Auto accident insurance question and diminished value
April 23, 2014 3:04 PM   Subscribe

Auto accident insurance question and diminished value


> US Northeast

> Basically brand new car was rear ended, other driver 100% at fault. No injuries. Heavy damage to car.

> Car repaired just fine, repairs paid for entirely by other driver's insurance company (Company "A"), no out of pocket expenses incurred by us.

> The car is owned not leased.

> Subsequent to repairs we put in a claim with Company A for "diminished value" (this is the inherent loss of value incurred when a car has been in an accident, i.e. how much less a car is worth that has been in an accident and repaired compared with the same car that has not been in an accident), supported by an appraisal we had done for the amount of the diminished value.

> Company A told us that the other driver's policy coverage limit would be exceeded by the combination of repairs + diminished value. They offered a settlement that would bring the total payout to the policy limit...but this only equals about 20% of our diminished value claim. We have not yet responded to the settlement offer.

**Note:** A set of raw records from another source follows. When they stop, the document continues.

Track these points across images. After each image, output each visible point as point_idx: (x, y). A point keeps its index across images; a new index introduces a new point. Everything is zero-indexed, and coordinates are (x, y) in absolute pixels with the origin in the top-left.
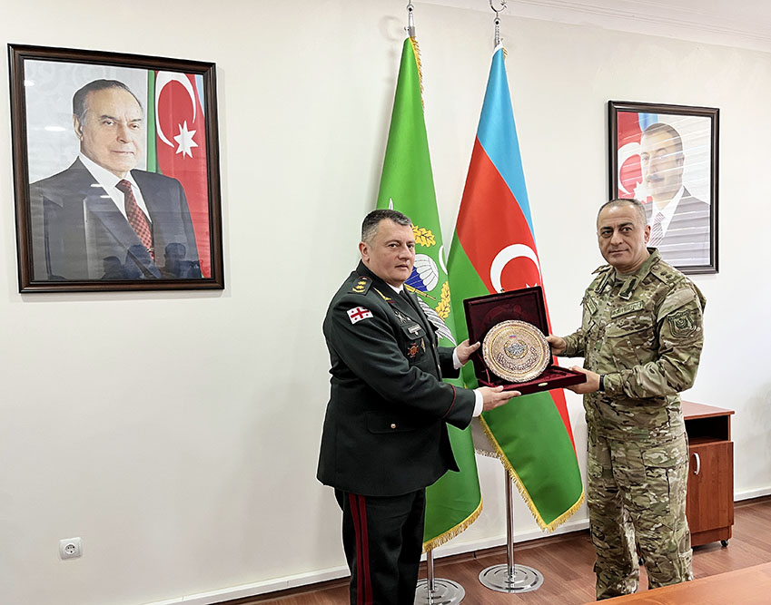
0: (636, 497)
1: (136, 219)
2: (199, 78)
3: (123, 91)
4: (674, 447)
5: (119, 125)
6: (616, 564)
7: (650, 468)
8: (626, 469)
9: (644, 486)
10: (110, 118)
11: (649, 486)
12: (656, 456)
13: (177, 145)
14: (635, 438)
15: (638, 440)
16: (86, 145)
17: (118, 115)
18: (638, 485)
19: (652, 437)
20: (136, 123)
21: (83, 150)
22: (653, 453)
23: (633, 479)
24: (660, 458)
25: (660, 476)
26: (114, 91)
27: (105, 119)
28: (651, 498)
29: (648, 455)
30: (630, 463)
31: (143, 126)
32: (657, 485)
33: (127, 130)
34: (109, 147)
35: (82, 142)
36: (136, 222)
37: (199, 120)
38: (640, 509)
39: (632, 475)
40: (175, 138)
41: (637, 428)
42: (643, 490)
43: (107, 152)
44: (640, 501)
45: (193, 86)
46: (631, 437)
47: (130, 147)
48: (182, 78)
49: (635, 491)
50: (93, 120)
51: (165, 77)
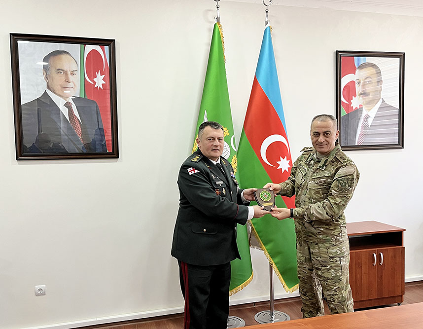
0: (324, 272)
1: (74, 122)
2: (107, 48)
3: (68, 56)
4: (343, 246)
5: (66, 73)
6: (313, 307)
7: (332, 258)
8: (319, 258)
9: (329, 267)
10: (62, 70)
11: (331, 267)
12: (334, 251)
13: (95, 83)
14: (324, 241)
15: (325, 242)
16: (50, 84)
17: (65, 69)
18: (325, 266)
19: (333, 241)
20: (74, 72)
21: (48, 87)
22: (333, 249)
23: (323, 263)
24: (337, 252)
25: (337, 261)
26: (64, 56)
27: (59, 71)
28: (332, 273)
29: (330, 251)
30: (321, 255)
31: (78, 74)
32: (334, 266)
33: (70, 76)
34: (61, 85)
35: (47, 83)
36: (74, 124)
37: (106, 69)
38: (327, 279)
39: (322, 261)
40: (94, 79)
41: (325, 236)
42: (328, 269)
43: (60, 88)
44: (326, 275)
45: (103, 52)
46: (321, 241)
47: (71, 85)
48: (98, 48)
49: (324, 270)
50: (53, 72)
51: (89, 48)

> We put in a claim with our insurance company (Company "B") for the difference. Claims adjuster told us our coverage would not cover diminished value. Our agent even told us there was no such thing as diminished value, before quickly changing their story once I rattled off some facts (thanks, internet!). However they still said that Company B could not assist.

So, what do we do now? Can we pursue the matter with Company B with any chance of success? Is company A off the hook since their policy holder's property damage liability limit has been reached? Should we sue the other driver? Should we suck it up and take the settlement? It's not a huge amount of money at stake, but we feel we should be made whole considering we were 100% not at fault. Thank you!
posted by anonymous to Travel & Transportation (3 answers total)
IAAL, and though IANYL, I have been working in the insurance industry and/or related litigation since 2009.

I have never, ever heard of an auto policy that provides coverage for "diminished value". Policies simply aren't written that way. There are a very few states that have imposed such an obligation upon insurers via court edict, but I don't think any of them are in the northeast (Georgia and Kansas come to mind). I think CT requires third-party carriers to cover DV when their insureds are at fault, but first-party collision claims don't cover it.

In short: if you want a straight answer, you're going to need to consult a local attorney, but do not be at all surprised if you're out of luck. You're looking for something that only a minority of states do, and even ones that do it don't necessarily do it in a way that helps you.
posted by valkyryn at 3:21 PM on April 23, 2014 [1 favorite]

I wouldn't trust the company B claims adjuster on this, though they may well turn out to be giving you an accurate picture.

First step, look into state law (and your policy). If there is local law about DV that seems like it might apply, then talk to an "insurance agent" who is working for you, ie a lawyer. They'll know the system and cut through any insurance company bullshit.
The lawyer will also be able to advise about what would be involved in bypassing B and going to the at-fault driver directly.
posted by anonymisc at 3:23 PM on April 23, 2014

The lawyer will also be able to advise about what would be involved in bypassing B and going to the at-fault driver directly.

If you signed a release with Company A, that may no longer be possible. Still, the only way to find out is to talk to a local attorney. Which you should probably have been doing from the outset, but that ship has sailed.